Rene Gonzalez has no background in chemistry or nutritional science, yet he owns a nutritional supplement store, Just Add Muscle, and dreams of one day owning his own manufacturing company. Gonzalez seems completely unqualified to offer advice on supplementation, let alone design and manufacture his own line of products. However, his dream is not nearly as fanciful as it would appear. In a Sports Illustrated special report, staff writer David Epstein and senior writer George Dohrmann reveal how would-be experts such as Gonzalez, in addition to a litany of untested (and potentially deadly) products, feed a multibillion dollar obsession with better performance across all levels of sports (page 54).

One glaring example of what happens when supplement makers ignored testing protocol: “Almost every sports-supplement store sells products that contain the steroid prohormone DHEA, which is legal but banned by the NCAA, the NFL, the NBA and WADA. DHEA is marketed for everything from muscle growth and fat loss to antiaging. Levels of DHEA in the body do decline with age, but in scientific studies on thousands of senior citizens, supplemental DHEA failed to improve muscle mass or brain function. Studies have, however, documented side effects, including facial hair growth in women and breast enlargement and elevated blood pressure in men, in addition to a number of dangerous interactions for those also taking prescription drugs.”
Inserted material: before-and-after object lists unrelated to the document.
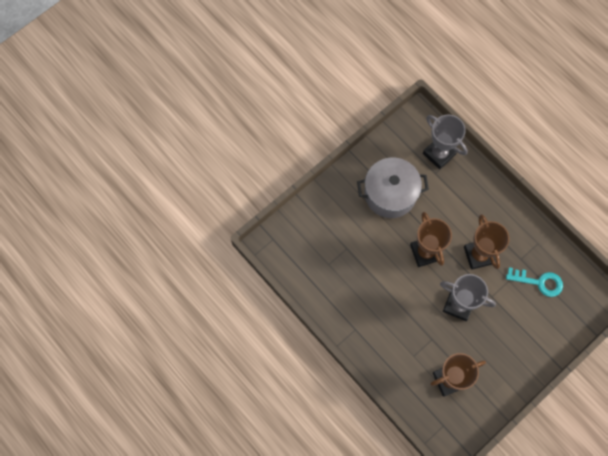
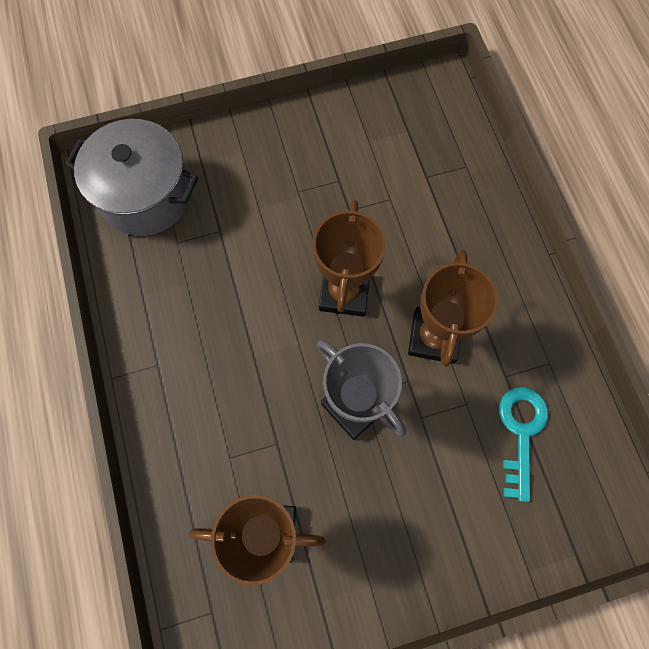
camera: 25 degrees right, 0 degrees up
(390, 194) = (336, 178): grey pot -> grey pot (146, 195)
(439, 154) = (448, 151): grey trophy -> none
(539, 282) = (521, 432): turquoise key -> turquoise key turned 120 degrees counterclockwise

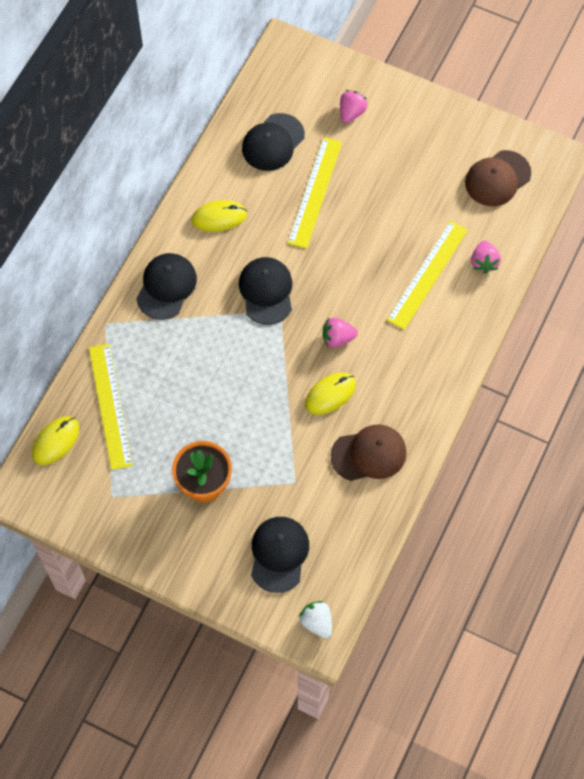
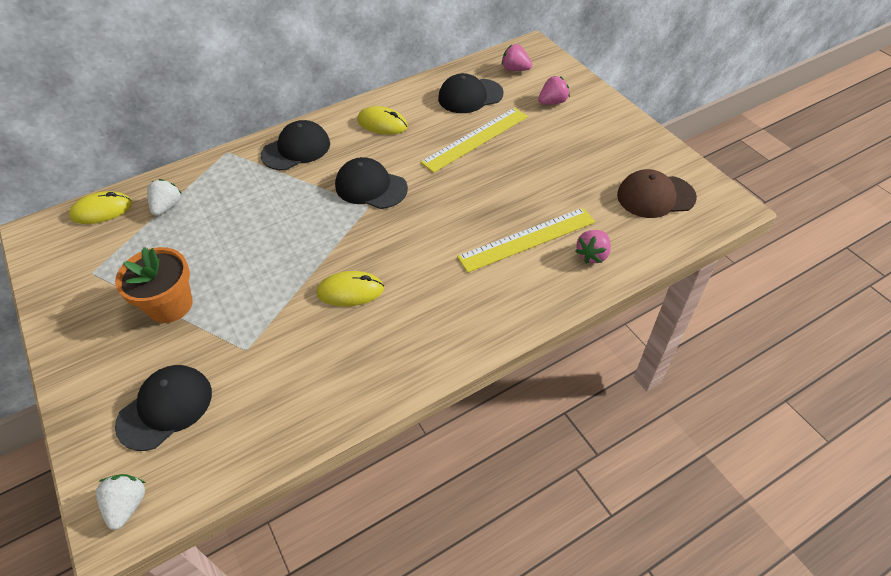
camera: 35 degrees right, 15 degrees down
(110, 406) = (167, 207): yellow ruler -> white strawberry
(266, 291) = (371, 187): black cap -> black cap turned 90 degrees counterclockwise
(337, 338) = (399, 249): pink strawberry -> pink strawberry (515, 69)
(369, 454) = (338, 364): brown cap -> none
Also in the article it talks about how Muscltech sometimes has 62 pages of supplement ads in Muscle & Fitness Magazine. That’s not surprising at all. I’ve been reading through what I thought was a good article just to turn the page and find out it was nothing but a Muscletech ad. In fact, out of November’s Muscle & Fitness’ 280 page magazine there were 151 pages of supplement ads to include the back page. Muscletech ads were probably half of those. It’s kind of ridiculous.